W3C's Communications Team has failed us horribly and have only added to market confusion as to what "HTML5" is.
Jeremy Keith has published a round-up of articles and posts with additional in depth critiques which I strongly encourage you to read: "Marklar Malkovich Smurf".
Hold Yourself To A Higher Standard
However, just because W3C has sacrificed principles and succumbed to corporate peer pressure in an attempt to seem "cool" like the marketing arms of a few big companies (since when have "big companies" or their "marketing" been measures of cool?) doesn't mean we have to.
In my opinion the end result of this confusion is obvious.
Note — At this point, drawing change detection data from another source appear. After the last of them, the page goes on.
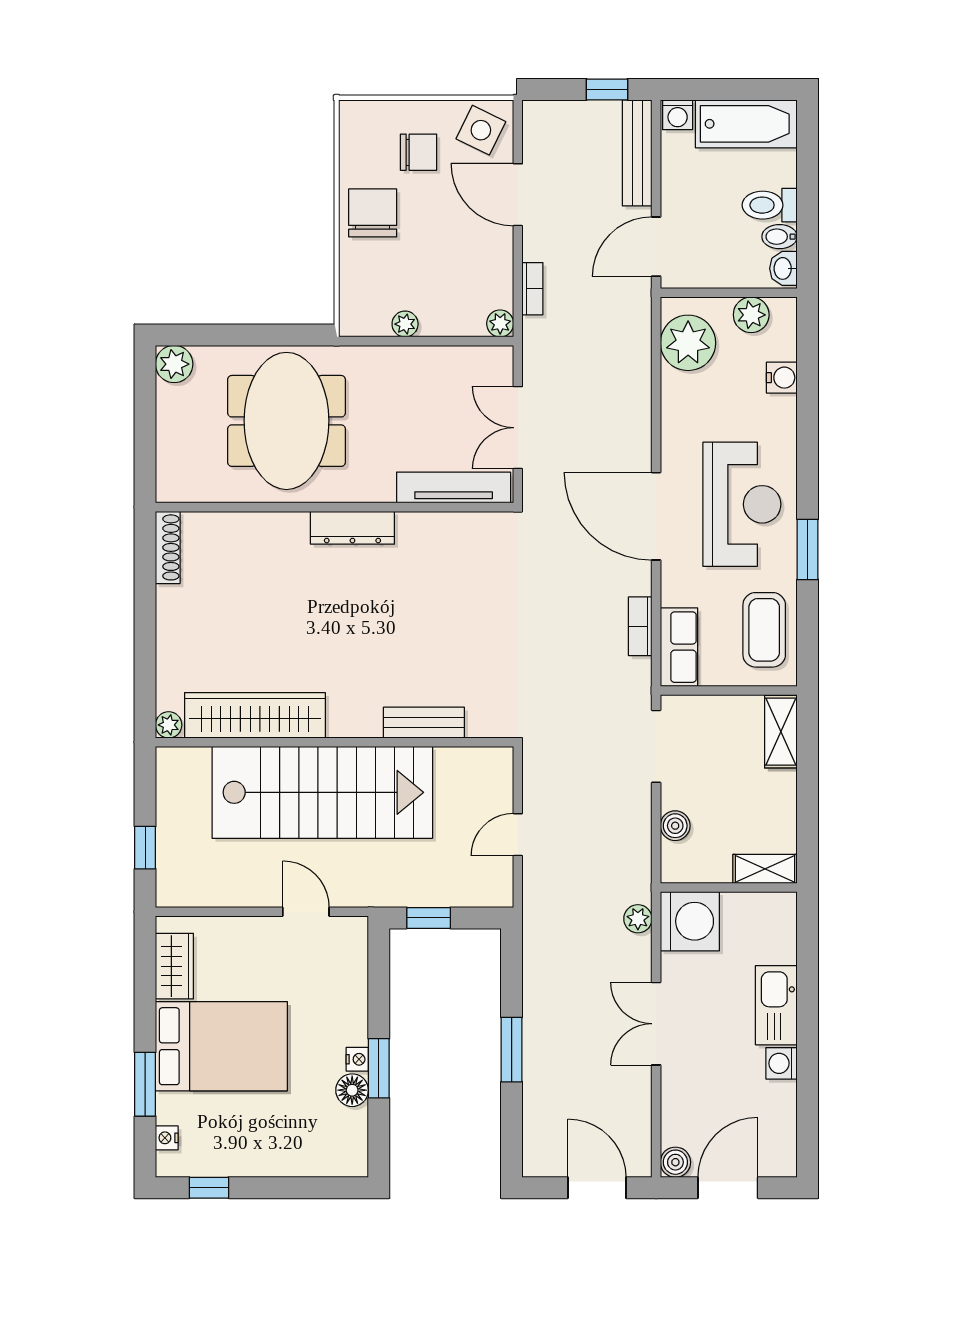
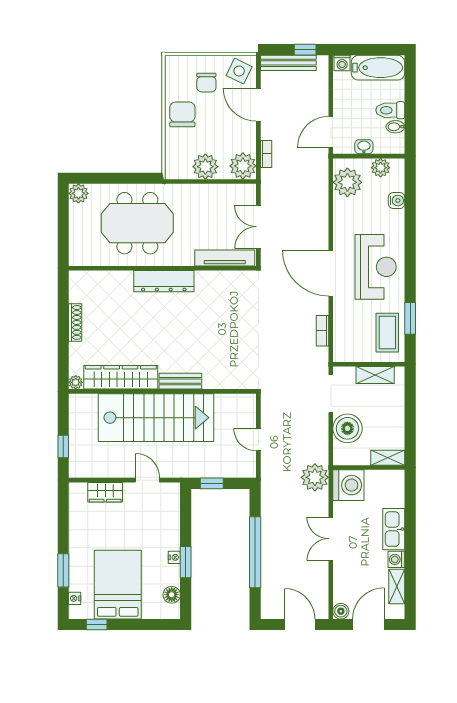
chair: (419, 152) -> (206, 83), turned 90
bench: (637, 153) -> (288, 63), moved, turned 90
washbasin: (783, 268) -> (364, 147), moved, turned 90
plant: (500, 323) -> (243, 166), width x1.87, depth x1.87
plant: (405, 324) -> (205, 167), width x1.88, depth x1.88
meeting table: (286, 421) -> (137, 223), turned 90
dresser: (352, 528) -> (164, 281), width x1.37, depth x1.24
shoe rack: (168, 547) -> (75, 322), moved
window: (808, 549) -> (410, 318), moved
row of seats: (679, 647) -> (343, 342), removed
bench: (424, 723) -> (180, 381), moved
shelving: (781, 732) -> (375, 375), moved, turned 90
boiler: (675, 826) -> (347, 428), width x1.86, depth x1.86
door: (518, 835) -> (258, 440), hinge flipped
plant: (638, 919) -> (315, 477), width x1.88, depth x1.88
wardrobe: (174, 966) -> (105, 492), moved, turned 90
bed: (221, 1046) -> (118, 585), moved, turned -90
window: (512, 1050) -> (255, 552), width x2.11
floor lamp: (352, 1090) -> (172, 595), moved
shelving: (782, 1115) -> (397, 587), added

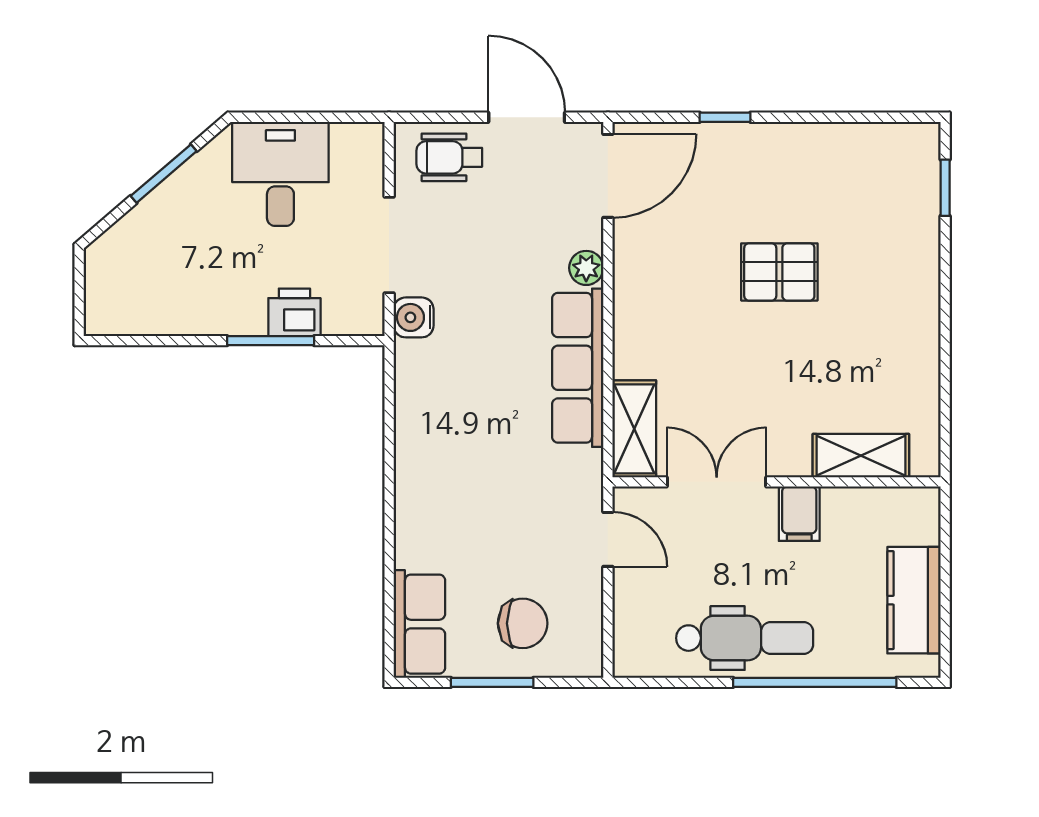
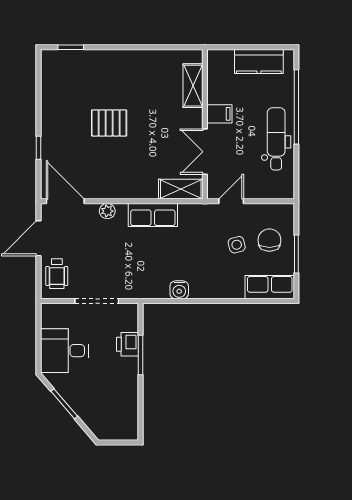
pallet: (779, 272) -> (109, 123), turned 90
water cooler: (414, 317) -> (179, 290), moved
row of seats: (578, 368) -> (153, 215), width x0.68
side table: (512, 552) -> (237, 245), added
Over time as people get more confused and frustrated by all the ever-changing and inconsistent "HTML5 is all this stuff" variant buckets, those promoting such loose, contradictory, and changing definitions of HTML5 will be inevitably judged as untrustworthy and unreliable.
If you're a developer, designer, author or someone else who writes, discusses, promotes HTML5, your only hope for not getting lumped in with the rest of the marketing morass is to stick with a consistent precise definition.
Use "HTML" to mean any/all/current versions of Hypertext Markup Language, the evolving lingua franca of the Web. And use "HTML5" to mean the HTML5 specification at http://www.w3.org/TR/html5/, and all that is described within, nothing more, nothing less.
Update : W3C has fixed the FAQ which now mentions the HTML5 specification
several times but stops just short of declaring "HTML5" to mean precisely the "HTML5 specification". So close.